(GIVEN RECORDS Opens)
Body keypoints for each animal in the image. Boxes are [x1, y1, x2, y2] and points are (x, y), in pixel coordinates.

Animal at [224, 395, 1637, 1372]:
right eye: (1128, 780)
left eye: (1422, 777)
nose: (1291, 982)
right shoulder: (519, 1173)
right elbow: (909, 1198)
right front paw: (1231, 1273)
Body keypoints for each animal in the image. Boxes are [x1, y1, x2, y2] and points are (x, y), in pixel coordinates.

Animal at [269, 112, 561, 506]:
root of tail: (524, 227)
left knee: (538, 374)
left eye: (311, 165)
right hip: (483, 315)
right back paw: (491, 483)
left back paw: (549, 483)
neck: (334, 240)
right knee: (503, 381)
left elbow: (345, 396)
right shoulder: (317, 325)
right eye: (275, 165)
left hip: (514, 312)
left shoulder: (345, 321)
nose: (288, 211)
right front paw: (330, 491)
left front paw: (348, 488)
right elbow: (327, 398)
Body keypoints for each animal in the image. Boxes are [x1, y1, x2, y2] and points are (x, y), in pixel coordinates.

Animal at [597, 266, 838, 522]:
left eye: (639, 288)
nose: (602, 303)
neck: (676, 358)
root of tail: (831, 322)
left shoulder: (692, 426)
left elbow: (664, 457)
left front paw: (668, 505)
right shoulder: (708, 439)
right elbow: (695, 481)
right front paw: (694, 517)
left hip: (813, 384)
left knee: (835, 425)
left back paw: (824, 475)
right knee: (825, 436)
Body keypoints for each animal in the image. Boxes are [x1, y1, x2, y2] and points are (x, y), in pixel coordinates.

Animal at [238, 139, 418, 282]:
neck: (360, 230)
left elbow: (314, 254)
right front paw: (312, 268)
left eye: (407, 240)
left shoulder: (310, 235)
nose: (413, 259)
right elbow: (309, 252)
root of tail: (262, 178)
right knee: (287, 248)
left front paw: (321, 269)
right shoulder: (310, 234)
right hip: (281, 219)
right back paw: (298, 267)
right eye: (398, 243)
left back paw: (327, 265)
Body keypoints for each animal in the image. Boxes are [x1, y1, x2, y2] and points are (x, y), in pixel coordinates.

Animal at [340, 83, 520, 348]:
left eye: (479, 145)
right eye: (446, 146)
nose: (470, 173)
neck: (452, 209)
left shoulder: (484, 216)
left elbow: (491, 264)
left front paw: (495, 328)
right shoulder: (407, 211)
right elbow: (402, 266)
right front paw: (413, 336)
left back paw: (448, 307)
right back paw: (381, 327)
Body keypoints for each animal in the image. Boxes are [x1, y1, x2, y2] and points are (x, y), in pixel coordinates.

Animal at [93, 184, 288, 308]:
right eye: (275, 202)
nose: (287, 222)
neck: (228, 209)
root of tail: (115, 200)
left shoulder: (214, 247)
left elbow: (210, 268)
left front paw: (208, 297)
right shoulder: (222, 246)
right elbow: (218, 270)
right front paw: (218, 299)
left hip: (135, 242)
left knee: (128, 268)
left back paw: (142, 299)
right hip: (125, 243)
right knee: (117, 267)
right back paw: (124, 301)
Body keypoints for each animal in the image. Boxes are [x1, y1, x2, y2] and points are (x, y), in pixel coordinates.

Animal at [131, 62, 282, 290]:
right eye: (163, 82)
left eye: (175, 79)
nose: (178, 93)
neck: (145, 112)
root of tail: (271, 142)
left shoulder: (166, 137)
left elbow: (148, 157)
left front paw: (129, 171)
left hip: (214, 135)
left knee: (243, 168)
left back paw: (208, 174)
(GIVEN RECORDS Closes)
» EXERCISE
Transcribe the data above verbatim.

» WRITTEN ANSWER
Body keypoints for each animal in the image. Boxes are [x1, y1, x2, y2] and points are (x, y), in pixel coordinates.

Animal at [224, 395, 1637, 1372]:
right eye: (1128, 780)
left eye: (1422, 777)
nose: (1291, 982)
right shoulder: (519, 1173)
right elbow: (909, 1198)
right front paw: (1231, 1273)
Body keypoints for each animal in the image. Boxes are [x1, y1, x2, y2] and points are (x, y), in pixel coordinates.

Animal at [269, 112, 561, 506]:
root of tail: (524, 227)
left knee: (538, 374)
left eye: (311, 165)
right hip: (483, 315)
right back paw: (491, 483)
left back paw: (549, 483)
neck: (334, 240)
right knee: (503, 381)
left elbow: (345, 396)
right shoulder: (317, 325)
right eye: (275, 165)
left hip: (514, 312)
left shoulder: (345, 321)
nose: (288, 211)
right front paw: (330, 491)
left front paw: (348, 488)
right elbow: (327, 398)
Body keypoints for each animal in the image. Boxes are [x1, y1, x2, y2] and points are (x, y), in pixel coordinates.

Animal at [597, 266, 838, 522]:
left eye: (639, 288)
nose: (602, 303)
neck: (676, 358)
root of tail: (831, 322)
left shoulder: (692, 426)
left elbow: (664, 457)
left front paw: (668, 505)
right shoulder: (708, 439)
right elbow: (695, 481)
right front paw: (694, 517)
left hip: (813, 384)
left knee: (835, 425)
left back paw: (824, 475)
right knee: (825, 436)
Body keypoints for each animal in the image. Boxes are [x1, y1, x2, y2] and points are (x, y), in pixel coordinates.

Animal at [238, 139, 418, 282]:
neck: (360, 230)
left elbow: (314, 254)
right front paw: (312, 268)
left eye: (407, 240)
left shoulder: (310, 235)
nose: (413, 259)
right elbow: (309, 252)
root of tail: (262, 178)
right knee: (287, 248)
left front paw: (321, 269)
right shoulder: (310, 234)
right hip: (281, 219)
right back paw: (298, 267)
right eye: (398, 243)
left back paw: (327, 265)
Body keypoints for each animal in the image. Boxes are [x1, y1, x2, y2] and points are (x, y), in pixel coordinates.

Animal at [340, 83, 520, 348]:
left eye: (479, 145)
right eye: (446, 146)
nose: (470, 173)
neck: (452, 209)
left shoulder: (484, 216)
left elbow: (491, 264)
left front paw: (495, 328)
right shoulder: (407, 211)
right elbow: (402, 266)
right front paw: (413, 336)
left back paw: (448, 307)
right back paw: (381, 327)
Body keypoints for each animal in the image. Boxes are [x1, y1, x2, y2] and points are (x, y), in pixel coordinates.

Animal at [93, 184, 288, 308]:
right eye: (275, 202)
nose: (287, 222)
neck: (228, 209)
root of tail: (115, 200)
left shoulder: (214, 247)
left elbow: (210, 268)
left front paw: (208, 297)
right shoulder: (222, 246)
right elbow: (218, 270)
right front paw: (218, 299)
left hip: (135, 242)
left knee: (128, 268)
left back paw: (142, 299)
right hip: (125, 243)
right knee: (117, 267)
right back paw: (124, 301)
Body keypoints for each animal in the image. Boxes are [x1, y1, x2, y2] and points are (x, y), in pixel coordinates.

Animal at [131, 62, 282, 290]:
right eye: (163, 82)
left eye: (175, 79)
nose: (178, 93)
neck: (145, 112)
root of tail: (271, 142)
left shoulder: (166, 137)
left elbow: (148, 157)
left front paw: (129, 171)
left hip: (214, 135)
left knee: (243, 168)
left back paw: (208, 174)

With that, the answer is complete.